The purpose of IRS Form 982 is to report "discharge of indebtedness". In other words, you must file Form 982 if you have any financial obligation that has been in part or entirely forgiven.
When a debt on an asset is forgiven, the net effect on the borrower's personal worth is much like income realized in the form of cash. If you have bought a car with a $10,000 loan for instance and, for some reason, $2,000 of your outstanding debt is forgiven by the lender, you will be $2,000 richer. This is in fact as good as having received a $2,000 cash grant, and under most conditions, is even more advantageous than a cash handout of the same size. Considering the reduction in the interest that would otherwise have accrued, this forgiveness will likely save you more than $2,000.
When to File
Form 982 should be filed with your income tax return. The deadline for filing this form is April 15 of the year after the debt has been forgiven unless you have obtained an extension from the IRS to file your taxes late.

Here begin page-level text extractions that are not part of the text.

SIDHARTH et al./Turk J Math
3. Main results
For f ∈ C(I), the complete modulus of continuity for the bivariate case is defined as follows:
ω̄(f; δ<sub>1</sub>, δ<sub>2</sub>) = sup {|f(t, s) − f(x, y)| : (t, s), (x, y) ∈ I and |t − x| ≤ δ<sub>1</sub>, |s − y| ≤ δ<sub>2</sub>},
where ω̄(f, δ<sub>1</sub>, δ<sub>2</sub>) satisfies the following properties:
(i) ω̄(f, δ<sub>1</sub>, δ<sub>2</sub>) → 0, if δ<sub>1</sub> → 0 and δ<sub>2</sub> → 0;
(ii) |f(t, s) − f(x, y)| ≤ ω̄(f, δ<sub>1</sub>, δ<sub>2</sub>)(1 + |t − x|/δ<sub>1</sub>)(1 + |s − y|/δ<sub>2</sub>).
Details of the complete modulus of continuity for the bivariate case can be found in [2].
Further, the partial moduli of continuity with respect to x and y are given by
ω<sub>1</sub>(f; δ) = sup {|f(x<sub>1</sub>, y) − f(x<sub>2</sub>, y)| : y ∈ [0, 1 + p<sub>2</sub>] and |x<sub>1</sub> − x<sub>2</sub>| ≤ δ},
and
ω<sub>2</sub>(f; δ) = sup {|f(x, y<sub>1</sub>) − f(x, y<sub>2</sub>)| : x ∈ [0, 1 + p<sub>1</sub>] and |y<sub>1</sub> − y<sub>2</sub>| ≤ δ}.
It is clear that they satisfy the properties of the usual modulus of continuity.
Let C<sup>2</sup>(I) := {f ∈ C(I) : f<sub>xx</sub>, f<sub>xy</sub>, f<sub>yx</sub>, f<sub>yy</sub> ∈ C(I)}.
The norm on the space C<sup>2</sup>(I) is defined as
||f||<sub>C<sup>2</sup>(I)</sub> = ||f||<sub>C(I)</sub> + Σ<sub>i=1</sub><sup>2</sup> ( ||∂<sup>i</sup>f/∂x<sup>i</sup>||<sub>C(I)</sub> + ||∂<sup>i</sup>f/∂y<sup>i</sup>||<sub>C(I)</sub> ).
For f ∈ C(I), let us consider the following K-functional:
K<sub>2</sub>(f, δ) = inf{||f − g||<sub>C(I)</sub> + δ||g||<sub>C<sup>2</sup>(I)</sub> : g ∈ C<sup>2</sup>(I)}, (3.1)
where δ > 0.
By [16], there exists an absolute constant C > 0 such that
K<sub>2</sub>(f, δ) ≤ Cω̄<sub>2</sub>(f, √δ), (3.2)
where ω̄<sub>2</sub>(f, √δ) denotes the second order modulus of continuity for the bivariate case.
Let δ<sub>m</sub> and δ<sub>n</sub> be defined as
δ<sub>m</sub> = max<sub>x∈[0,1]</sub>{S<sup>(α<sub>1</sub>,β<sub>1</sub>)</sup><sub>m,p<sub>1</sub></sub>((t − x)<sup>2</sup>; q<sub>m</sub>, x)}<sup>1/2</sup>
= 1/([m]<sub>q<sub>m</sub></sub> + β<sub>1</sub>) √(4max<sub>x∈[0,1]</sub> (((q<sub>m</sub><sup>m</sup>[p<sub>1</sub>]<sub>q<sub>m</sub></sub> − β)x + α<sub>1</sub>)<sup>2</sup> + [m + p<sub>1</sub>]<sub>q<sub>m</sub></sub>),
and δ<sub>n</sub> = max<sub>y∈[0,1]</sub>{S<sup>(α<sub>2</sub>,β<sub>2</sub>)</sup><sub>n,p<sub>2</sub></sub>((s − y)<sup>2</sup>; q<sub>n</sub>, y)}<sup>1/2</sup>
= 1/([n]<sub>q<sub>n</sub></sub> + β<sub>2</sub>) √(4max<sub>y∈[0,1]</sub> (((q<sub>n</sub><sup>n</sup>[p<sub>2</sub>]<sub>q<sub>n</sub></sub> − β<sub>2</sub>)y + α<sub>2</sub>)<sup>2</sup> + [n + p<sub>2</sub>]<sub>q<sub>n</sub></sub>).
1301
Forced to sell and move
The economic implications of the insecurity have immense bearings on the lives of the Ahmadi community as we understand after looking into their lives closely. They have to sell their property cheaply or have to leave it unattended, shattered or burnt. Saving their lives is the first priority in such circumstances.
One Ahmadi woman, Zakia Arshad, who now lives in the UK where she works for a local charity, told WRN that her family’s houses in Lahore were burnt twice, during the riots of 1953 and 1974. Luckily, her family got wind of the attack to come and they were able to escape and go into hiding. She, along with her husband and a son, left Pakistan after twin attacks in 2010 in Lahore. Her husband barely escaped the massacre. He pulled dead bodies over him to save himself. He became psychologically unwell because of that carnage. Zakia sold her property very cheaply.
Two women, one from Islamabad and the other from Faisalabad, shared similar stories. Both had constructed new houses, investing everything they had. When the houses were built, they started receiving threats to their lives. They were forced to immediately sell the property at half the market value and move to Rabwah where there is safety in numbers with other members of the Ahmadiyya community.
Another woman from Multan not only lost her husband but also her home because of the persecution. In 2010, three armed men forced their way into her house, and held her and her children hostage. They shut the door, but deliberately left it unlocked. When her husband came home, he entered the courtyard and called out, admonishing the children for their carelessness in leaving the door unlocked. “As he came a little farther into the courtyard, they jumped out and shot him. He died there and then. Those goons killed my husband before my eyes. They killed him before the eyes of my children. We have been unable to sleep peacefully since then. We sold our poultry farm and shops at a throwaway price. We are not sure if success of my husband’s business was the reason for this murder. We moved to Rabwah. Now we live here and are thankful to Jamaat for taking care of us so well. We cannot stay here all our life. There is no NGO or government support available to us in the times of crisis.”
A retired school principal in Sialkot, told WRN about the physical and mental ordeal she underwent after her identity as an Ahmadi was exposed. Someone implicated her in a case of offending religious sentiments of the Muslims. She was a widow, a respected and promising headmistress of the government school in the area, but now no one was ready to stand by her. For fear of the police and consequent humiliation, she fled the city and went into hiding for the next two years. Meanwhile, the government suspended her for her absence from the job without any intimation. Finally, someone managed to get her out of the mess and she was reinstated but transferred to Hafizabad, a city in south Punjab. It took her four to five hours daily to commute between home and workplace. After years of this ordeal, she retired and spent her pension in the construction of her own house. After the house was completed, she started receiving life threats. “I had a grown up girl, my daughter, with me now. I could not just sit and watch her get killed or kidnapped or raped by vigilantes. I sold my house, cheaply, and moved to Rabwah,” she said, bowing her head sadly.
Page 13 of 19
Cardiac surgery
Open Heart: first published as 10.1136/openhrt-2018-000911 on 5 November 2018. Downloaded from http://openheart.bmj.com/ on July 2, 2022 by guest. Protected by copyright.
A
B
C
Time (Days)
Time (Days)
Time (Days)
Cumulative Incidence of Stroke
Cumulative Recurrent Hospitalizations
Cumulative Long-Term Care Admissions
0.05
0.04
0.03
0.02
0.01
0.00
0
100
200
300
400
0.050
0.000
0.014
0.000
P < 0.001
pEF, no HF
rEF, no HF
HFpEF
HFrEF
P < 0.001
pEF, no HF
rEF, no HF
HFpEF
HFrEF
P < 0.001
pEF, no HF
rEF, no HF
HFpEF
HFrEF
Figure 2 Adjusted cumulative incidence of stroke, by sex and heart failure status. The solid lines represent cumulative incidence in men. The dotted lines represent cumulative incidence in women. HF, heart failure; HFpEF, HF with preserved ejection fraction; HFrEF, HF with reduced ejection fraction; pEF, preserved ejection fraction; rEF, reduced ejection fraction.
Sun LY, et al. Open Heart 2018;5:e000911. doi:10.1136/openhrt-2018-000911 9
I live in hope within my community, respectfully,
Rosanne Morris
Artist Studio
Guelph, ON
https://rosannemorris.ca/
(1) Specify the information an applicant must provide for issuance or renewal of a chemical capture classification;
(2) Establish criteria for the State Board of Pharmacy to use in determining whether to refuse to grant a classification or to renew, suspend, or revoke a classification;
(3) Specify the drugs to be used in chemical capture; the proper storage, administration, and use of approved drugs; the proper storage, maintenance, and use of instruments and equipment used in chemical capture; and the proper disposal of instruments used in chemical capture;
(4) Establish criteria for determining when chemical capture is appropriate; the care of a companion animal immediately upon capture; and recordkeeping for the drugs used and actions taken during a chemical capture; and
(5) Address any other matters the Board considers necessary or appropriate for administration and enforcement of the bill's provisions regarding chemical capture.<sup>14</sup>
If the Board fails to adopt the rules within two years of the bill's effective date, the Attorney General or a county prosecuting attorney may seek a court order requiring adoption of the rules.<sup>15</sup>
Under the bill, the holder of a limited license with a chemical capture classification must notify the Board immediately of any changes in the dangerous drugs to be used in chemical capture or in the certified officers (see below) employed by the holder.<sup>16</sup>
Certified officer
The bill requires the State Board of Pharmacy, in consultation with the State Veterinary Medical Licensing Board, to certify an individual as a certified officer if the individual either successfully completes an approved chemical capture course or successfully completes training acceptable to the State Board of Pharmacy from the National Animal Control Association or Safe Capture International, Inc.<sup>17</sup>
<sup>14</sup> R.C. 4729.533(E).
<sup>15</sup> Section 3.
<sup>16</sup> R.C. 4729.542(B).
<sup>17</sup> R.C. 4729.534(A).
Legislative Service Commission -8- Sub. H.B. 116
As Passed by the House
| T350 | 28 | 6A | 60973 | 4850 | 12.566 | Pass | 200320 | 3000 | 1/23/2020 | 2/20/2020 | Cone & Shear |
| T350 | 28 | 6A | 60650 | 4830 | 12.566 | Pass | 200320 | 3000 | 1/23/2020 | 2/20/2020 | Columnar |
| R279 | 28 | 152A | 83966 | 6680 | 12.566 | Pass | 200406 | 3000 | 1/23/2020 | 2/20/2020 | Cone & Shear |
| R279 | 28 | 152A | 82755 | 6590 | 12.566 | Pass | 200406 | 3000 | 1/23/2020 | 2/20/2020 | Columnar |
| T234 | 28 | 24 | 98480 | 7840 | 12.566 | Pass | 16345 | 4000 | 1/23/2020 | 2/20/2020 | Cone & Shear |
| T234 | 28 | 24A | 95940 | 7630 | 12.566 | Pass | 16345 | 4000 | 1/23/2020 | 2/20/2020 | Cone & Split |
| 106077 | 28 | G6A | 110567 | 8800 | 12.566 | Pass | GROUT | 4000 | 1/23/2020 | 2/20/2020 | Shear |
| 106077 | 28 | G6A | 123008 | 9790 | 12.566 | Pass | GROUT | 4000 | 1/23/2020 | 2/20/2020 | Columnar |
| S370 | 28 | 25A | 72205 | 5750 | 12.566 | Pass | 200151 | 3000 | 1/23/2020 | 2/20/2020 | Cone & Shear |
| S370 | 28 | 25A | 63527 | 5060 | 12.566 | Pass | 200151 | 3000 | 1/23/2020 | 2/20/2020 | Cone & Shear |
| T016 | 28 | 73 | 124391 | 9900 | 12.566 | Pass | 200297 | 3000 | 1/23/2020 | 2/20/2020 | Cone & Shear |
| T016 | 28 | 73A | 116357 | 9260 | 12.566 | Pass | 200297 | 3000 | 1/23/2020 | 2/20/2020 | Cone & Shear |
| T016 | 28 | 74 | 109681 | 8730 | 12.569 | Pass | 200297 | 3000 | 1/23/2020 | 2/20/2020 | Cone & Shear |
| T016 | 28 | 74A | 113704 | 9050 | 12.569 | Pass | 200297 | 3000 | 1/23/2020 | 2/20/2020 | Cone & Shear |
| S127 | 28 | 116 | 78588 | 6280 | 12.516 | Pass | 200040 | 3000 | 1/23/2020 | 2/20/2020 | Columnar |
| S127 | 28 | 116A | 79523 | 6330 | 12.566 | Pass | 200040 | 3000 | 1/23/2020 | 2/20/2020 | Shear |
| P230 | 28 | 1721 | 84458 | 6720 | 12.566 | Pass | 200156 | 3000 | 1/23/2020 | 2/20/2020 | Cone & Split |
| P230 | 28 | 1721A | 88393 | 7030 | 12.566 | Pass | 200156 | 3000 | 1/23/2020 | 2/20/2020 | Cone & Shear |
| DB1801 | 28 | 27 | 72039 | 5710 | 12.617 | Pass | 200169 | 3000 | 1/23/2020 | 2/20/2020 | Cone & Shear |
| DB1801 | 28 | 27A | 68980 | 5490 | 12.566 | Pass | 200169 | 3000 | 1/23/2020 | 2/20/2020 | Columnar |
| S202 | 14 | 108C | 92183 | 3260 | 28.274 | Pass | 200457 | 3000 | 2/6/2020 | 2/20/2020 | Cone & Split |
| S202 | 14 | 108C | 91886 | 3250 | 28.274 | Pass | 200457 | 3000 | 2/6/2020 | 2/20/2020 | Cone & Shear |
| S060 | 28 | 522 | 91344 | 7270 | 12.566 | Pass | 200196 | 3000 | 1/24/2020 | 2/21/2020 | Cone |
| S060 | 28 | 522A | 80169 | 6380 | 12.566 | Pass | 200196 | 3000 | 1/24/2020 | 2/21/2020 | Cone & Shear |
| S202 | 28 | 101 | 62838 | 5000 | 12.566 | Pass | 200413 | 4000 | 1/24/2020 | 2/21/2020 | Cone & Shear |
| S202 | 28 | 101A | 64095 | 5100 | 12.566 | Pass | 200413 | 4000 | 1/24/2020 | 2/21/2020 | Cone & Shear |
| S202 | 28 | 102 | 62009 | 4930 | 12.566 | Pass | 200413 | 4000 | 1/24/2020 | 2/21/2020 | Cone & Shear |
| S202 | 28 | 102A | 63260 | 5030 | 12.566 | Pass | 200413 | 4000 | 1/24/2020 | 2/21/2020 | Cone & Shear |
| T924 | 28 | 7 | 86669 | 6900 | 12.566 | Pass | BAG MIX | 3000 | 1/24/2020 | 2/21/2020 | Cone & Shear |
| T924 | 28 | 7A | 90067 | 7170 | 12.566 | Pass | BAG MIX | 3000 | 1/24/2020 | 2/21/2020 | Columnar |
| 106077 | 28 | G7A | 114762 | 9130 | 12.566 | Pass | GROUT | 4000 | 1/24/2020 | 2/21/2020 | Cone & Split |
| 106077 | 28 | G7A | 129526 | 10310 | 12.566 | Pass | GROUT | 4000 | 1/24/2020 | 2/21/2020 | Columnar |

Before you file Form 982, prepare all the information required. This includes the type of debt that was discharged and the portion of the debt discharge that was not reflected in the reduced basis of your assets. Under certain conditions, you can report debt forgiveness in your ordinary income by reducing the cost basis of the property the debt is attached to. If, for instance, you have a mortgage for $200,000 and $20,000 of this mortgage loan is forgiven by the bank, you also can reflect this by reducing the cost of your home by $20,000. Refer to the instructions on Form 982 for an explanation of when you can account for debt reduction by reducing the cost basis of the underlying assets. Also, check out the flowchart on Page 2 of the Form (see References) to see if you have to fill out the entire form. Some individuals will have to fill out only a few lines on the form.